=== AIM OF THE EXERCISE ===
In the code search text below, condense the paragraph that begins "Software specification: Software specification is what" into a short bulleted list that keeps its main facts.

=== PROVIDED TEXT ===
------------------------------------------------

Class/Interface type: Similar to test cases, Interface-Driven Code Search (IDCS) approaches leverage the interface types existing within the input snippet. These interface or class types are similar to existing interfaces within a function such as string f(string) in Java. In the example, the types (as input of a code search) are “string.” Some researchers [95, 96, 97, 144] have leveraged the use of interface or class types for matching, which reduces the potential search space and provides effective code search engines.

•

Software specification: Software specification is what the user specifies as their requirements and conditions toward the search. For example, a user may wish to retrieve code with only a limited set of parameters or asynchronous-only API code. Researchers [173, 263] have leveraged software specifications to specify the security constraints (i.e., method pre- and post-conditions) for retrieving results aligned with the user’s needs.

4.5 Retrieval Model

A retrieval model predicts and explains what a user desires given the input (i.e., it matches the query and retrieves the source code). The correctness of the model’s predictions can be validated in various experiments. Moreover, different retrieval models usually categorize code search approaches as they take the position of the principle behind them. The retrieval phase of code search generally consists of matching text, computation of matrix, or vector similarity measure depending on a specific technique:

•

Textual similarity: In code search, the textual similarity consists of matching tokens, keywords, or even a sequence of tokens between the user query and source code from the search base. As for the standard models, the Boolean Model (BM) [136] and Vector Space Model (VSM) [238] are famous classical information retrieval models adopted many times by code search engines. Query and the target code files are conceived as sets of terms in the BM model, and the retrieval is based on whether or not the code files include the terms from the query. It has an explicit limitation that at least one of the query terms must be present on the document side when an OR connective is used. However, VSM represents the document (source code files) as the vector of identifiers such as method name, class name, or tokens. Generally, the comparison between such two vectors is derived using the cosine similarity. It does not support structural queries that consist of complex AND/OR relations. Therefore, researchers revised the VSM integrating with BM to address the limitations by weighting both query and document terms.

------------------------------------------------

=== PROVIDED MATERIAL ===
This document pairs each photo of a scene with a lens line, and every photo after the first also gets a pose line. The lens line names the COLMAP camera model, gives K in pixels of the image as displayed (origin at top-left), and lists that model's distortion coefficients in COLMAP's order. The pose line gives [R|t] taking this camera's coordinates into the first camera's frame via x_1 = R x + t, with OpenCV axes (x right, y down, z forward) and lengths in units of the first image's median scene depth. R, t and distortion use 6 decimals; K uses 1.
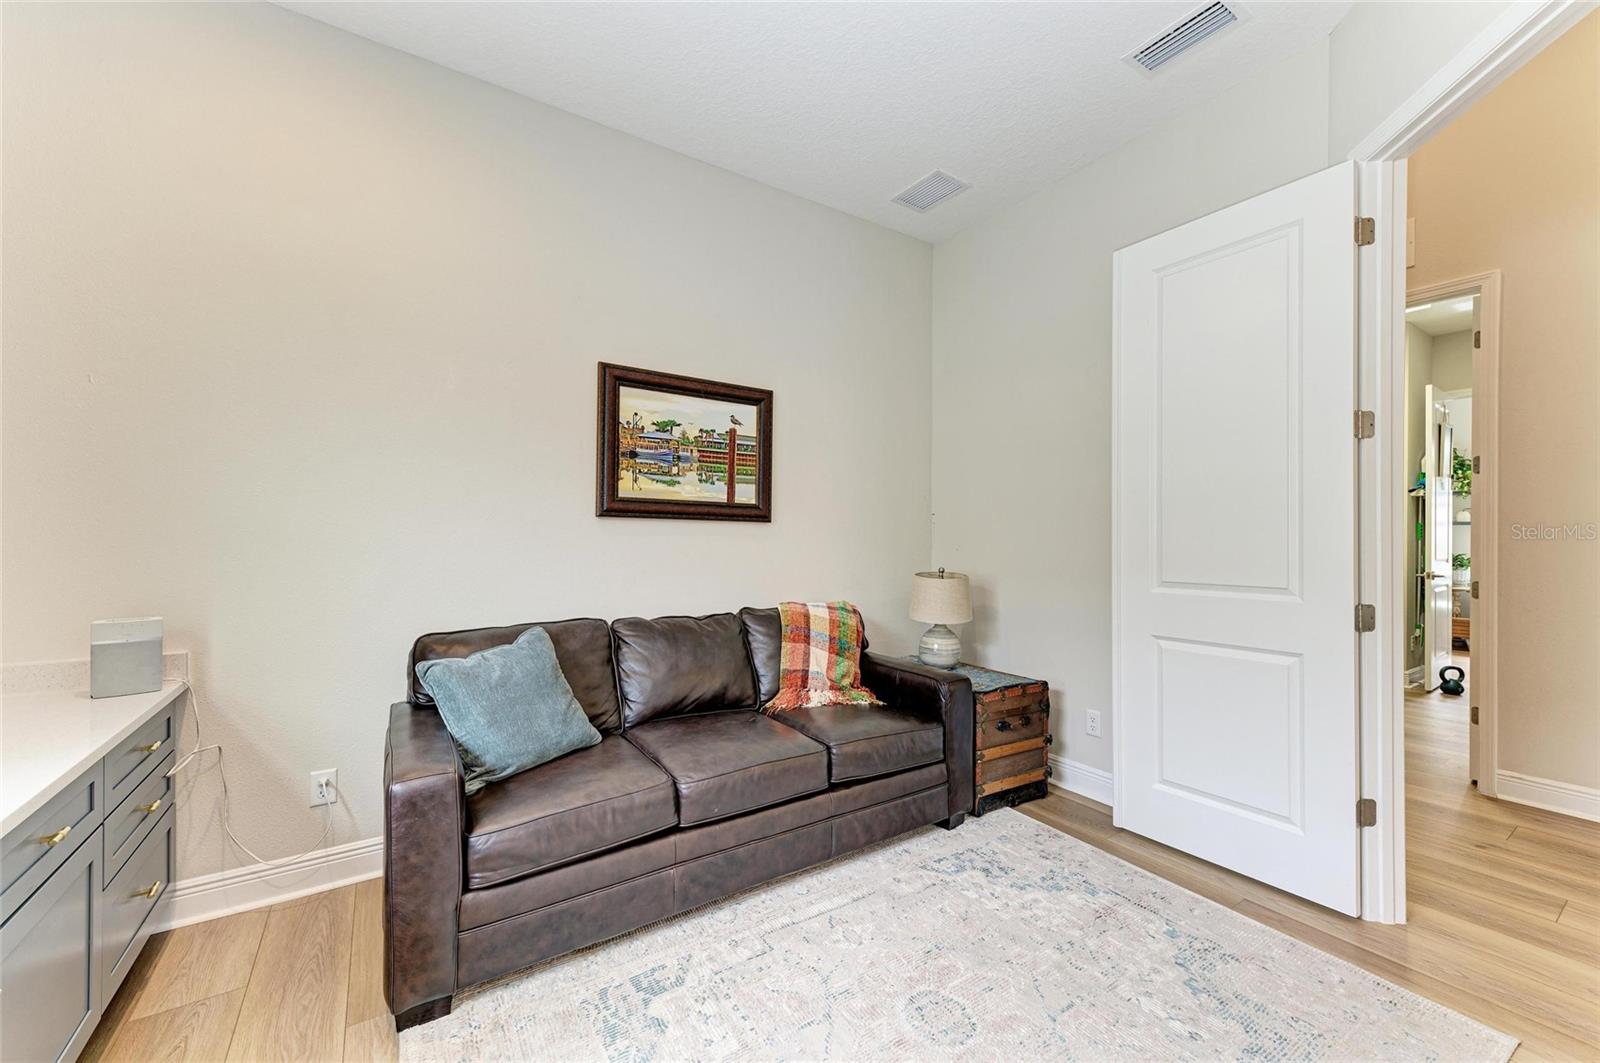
lens RADIAL K [[612.9, 0, 800.9], [0, 612.9, 536.6], [0, 0, 1]] dist [0.022293, -0.007355]
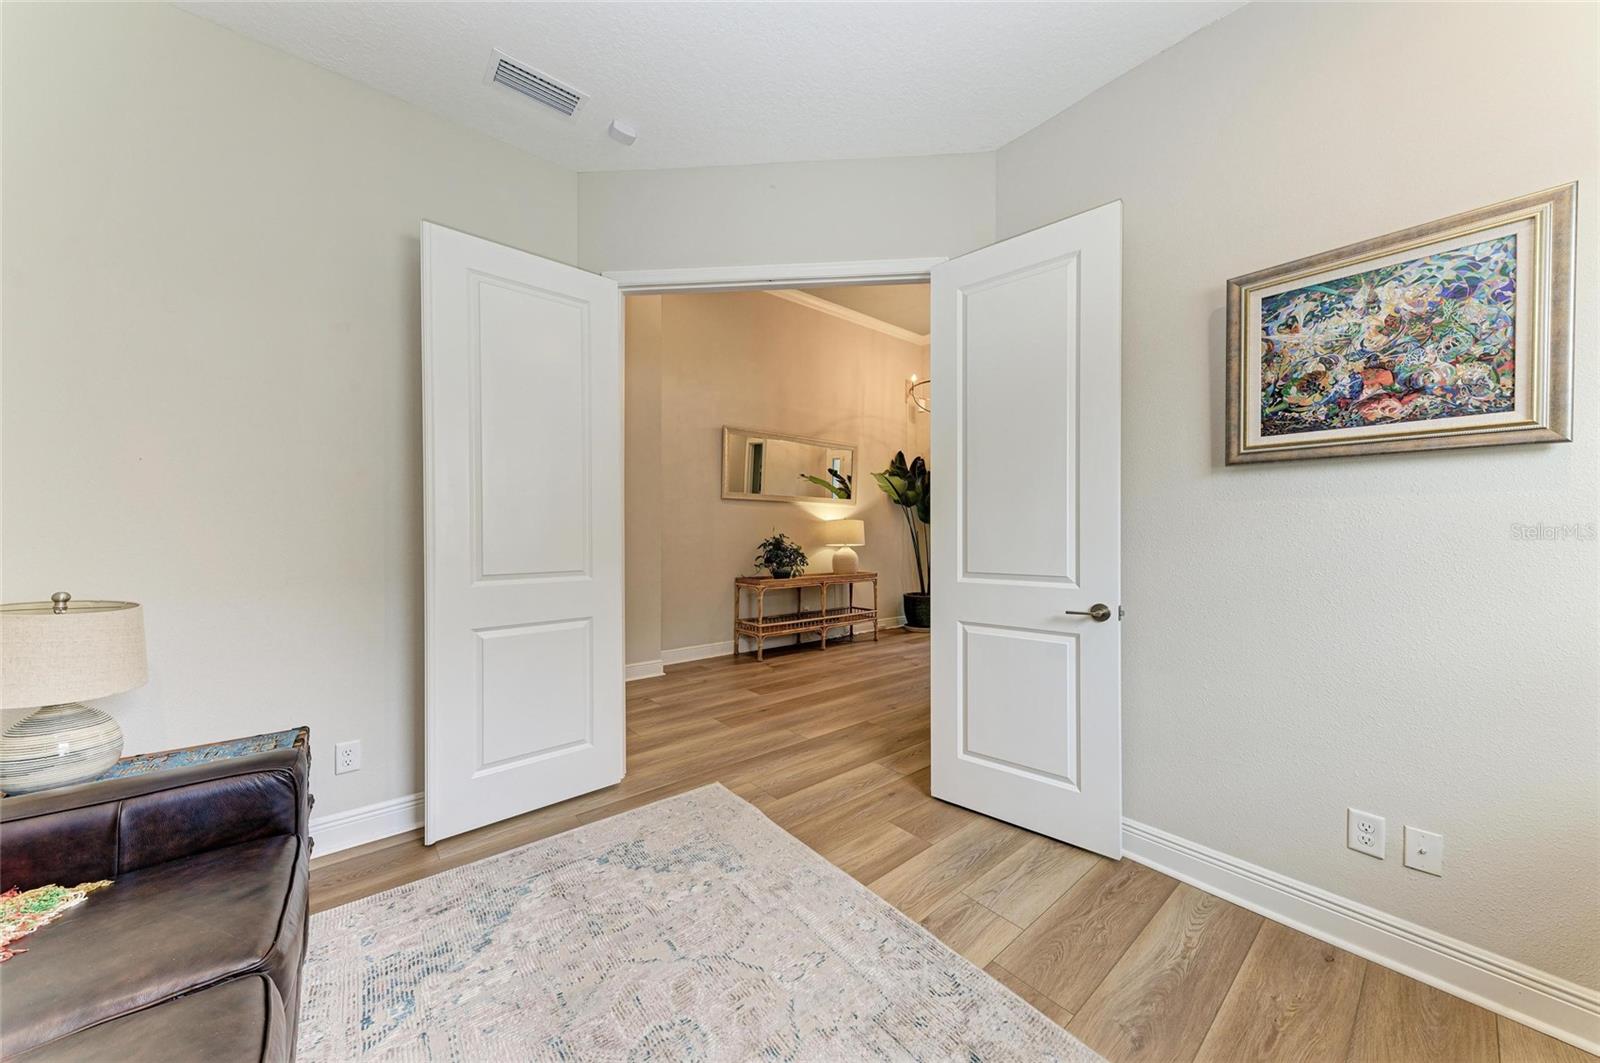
lens RADIAL K [[545.2, 0, 800.0], [0, 545.2, 531.5], [0, 0, 1]] dist [-0.000597, -0.000124]
pose [[-0.109809, -0.001942, 0.993951, -0.445330], [0.000124, 0.999998, 0.001968, -0.002198], [-0.993953, 0.000340, -0.109808, 0.660071]]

------------------------------------------------

=== EXERCISE RESULT ===
- Software specification is the set of requirements and conditions a user sets for a search.
- For example, a user may want code with only a limited set of parameters, or only asynchronous API code.
- Researchers [173, 263] have used software specifications to state security constraints (method pre- and post-conditions) so that retrieved results match the user's needs.